Professor Bill Williams Principal Investigator Massey University
A happy tearoom coincidence

He points out that the mechanobiology field is by definition extremely collaborative. One key collaboration came about by chance, from a tearoom discussion with Dr Tracy Hale from Massey University’s School of Fundamental Sciences.

“We were chatting over a cup of tea, as you do, and I was talking about how we were working on bringing together several different techniques to measure the physical properties of cells. I mentioned that we were concentrating our efforts on standard cell samples in order to develop the techniques. But we needed an actual biological problem.”

And it turned out that Dr Hale had managed to produce a line of breast cancer cells lacking in a particular protein (heterochomatin protein 1) – a protein that is found to be expressed less in the most invasive cancer cells. The hypothesis was that the downregulation of the protein affects the mechanics of the cell nucleus in a way that impacts on their ability to migrate through the body.

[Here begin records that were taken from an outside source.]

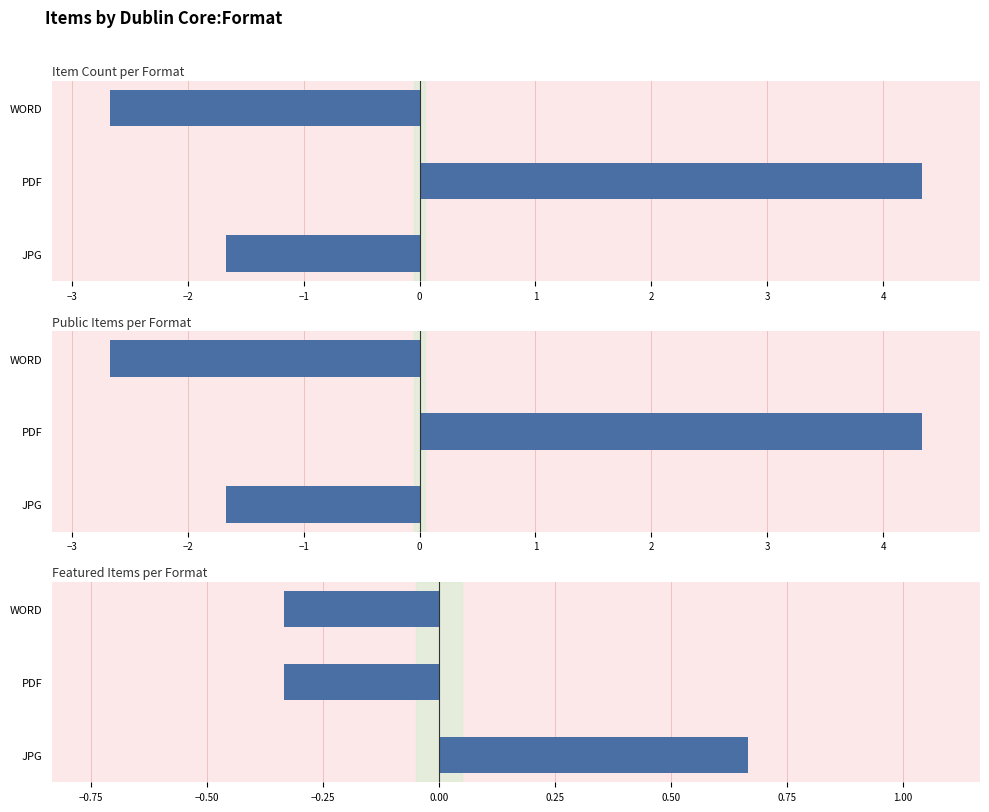

Is it true that Item Count per Format equals 2.7 at PDF?

False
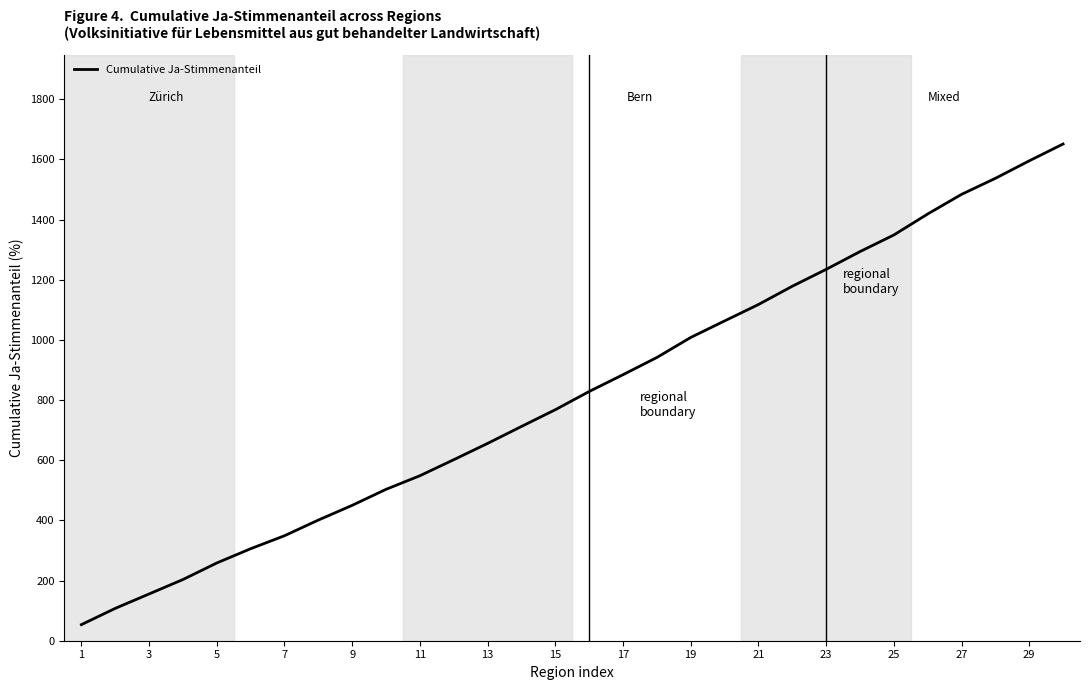

What is the smallest value displayed?

53.5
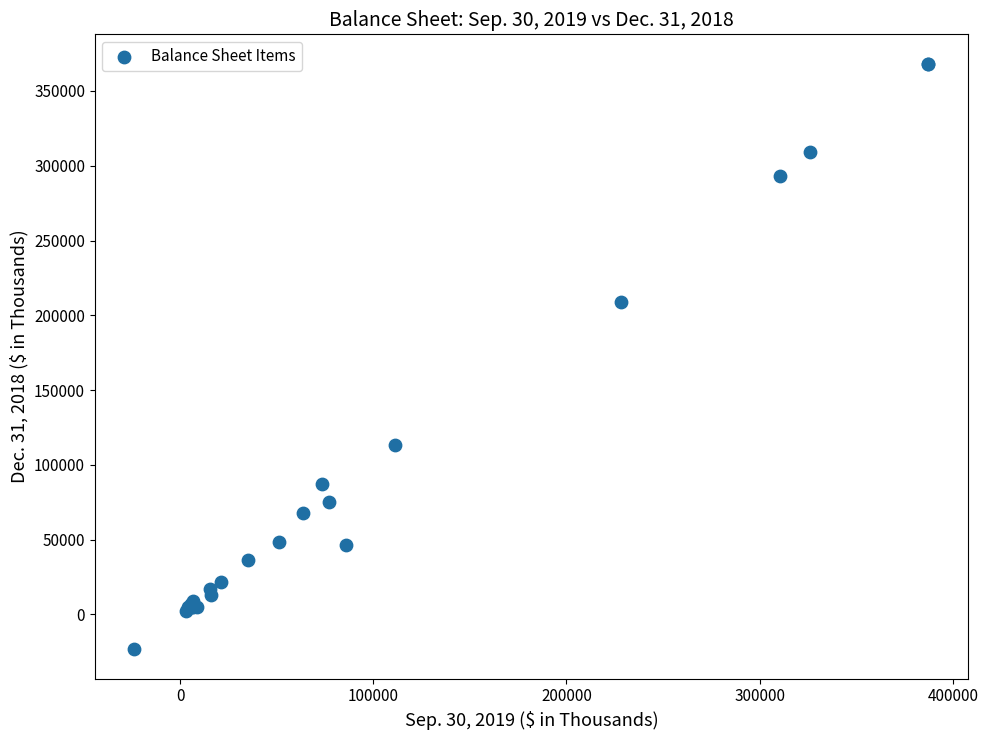

What Y value in the scatter plot is closest to 172429?

208686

“She had managed to grow cells like that, along with a control cell line, and was actually looking for biophysical materials scientists to work with.”

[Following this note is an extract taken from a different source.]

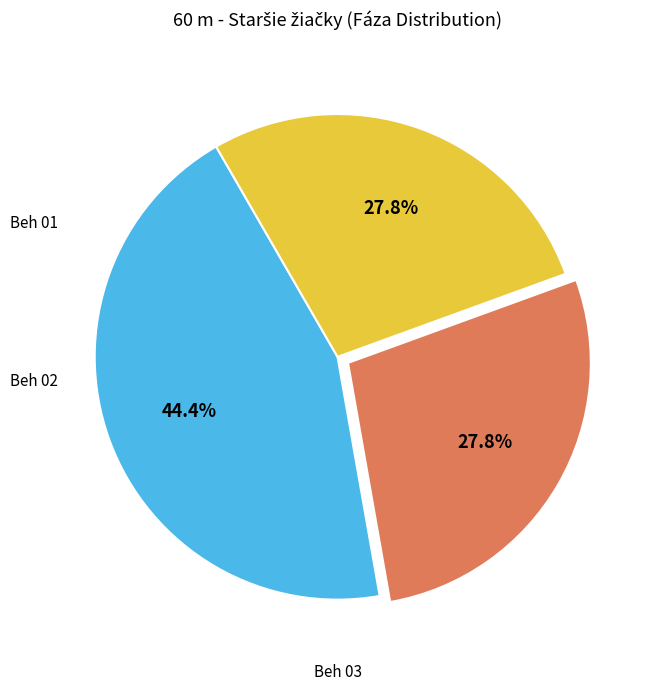

Is there a majority slice in this chart?

No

But why should we be doing this research here in NZ?

“It’s part of a responsible society that we put tax $ into science and medicine. And for that we need to be doing these things demonstrably at a world-class level. And yes there are big groups in the States doing this, but there’s lots of competition between those groups. New Zealand is small enough that we can collaborate effectively – this type of collaboration is an example of the strength of a Centre of Research Excellence like the MacDiarmid. Although each of the three techniques we’re using can be done elsewhere, first up, we’re as good as anyone else is, and secondly, unlike them, we’re all working together.”

His MacDiarmid Institute collaborators on the breast cancer cell work include University of Auckland Associate Professor Geoff Willmott, as well as PhD students Susav Pradhan and Ankita Gangotra (who has just left NZ for a postdoc in the USA). And Research Assistant Ayelen Tayagui from University of Canterbury Associate Professor Volker Nock’s lab has recently travelled to Auckland and Palmerston North to investigate the mechanics of fungal like organsims.

Professor Williams says that having already built up collaboration on the different mechanical measurements we can do within the Institute, we can now apply these more generally to other biological systems. “Volker’s been using his expertise in lab-on-a-chip force measurement to study the forces involved in the protrusion of hyphae of fungi (studying Myrtle Rust and Kauri Dieback).

The investment the Institute has already put in developing these techniques, calibrating and understanding them, means we can do exactly the right measurements.

Professor Bill Williams Principal Investigator Massey University

"And now, with the help of Dr Hale, we can apply these to something else – these breast cancer cells – in fact anything that involves mechanical
properties of cells.”

For now the MacDiarmid Institute teams have the mechanical properties of breast cancer cells firmly in their headlights, using multiple physics techniques to better understand the biological environments that keep us healthy.

mechanobio diagram 1

Left: Probing whole cells using indentation with a particle from the top. Right: Probing nuclei extracted from cells, both probing from the top and the side.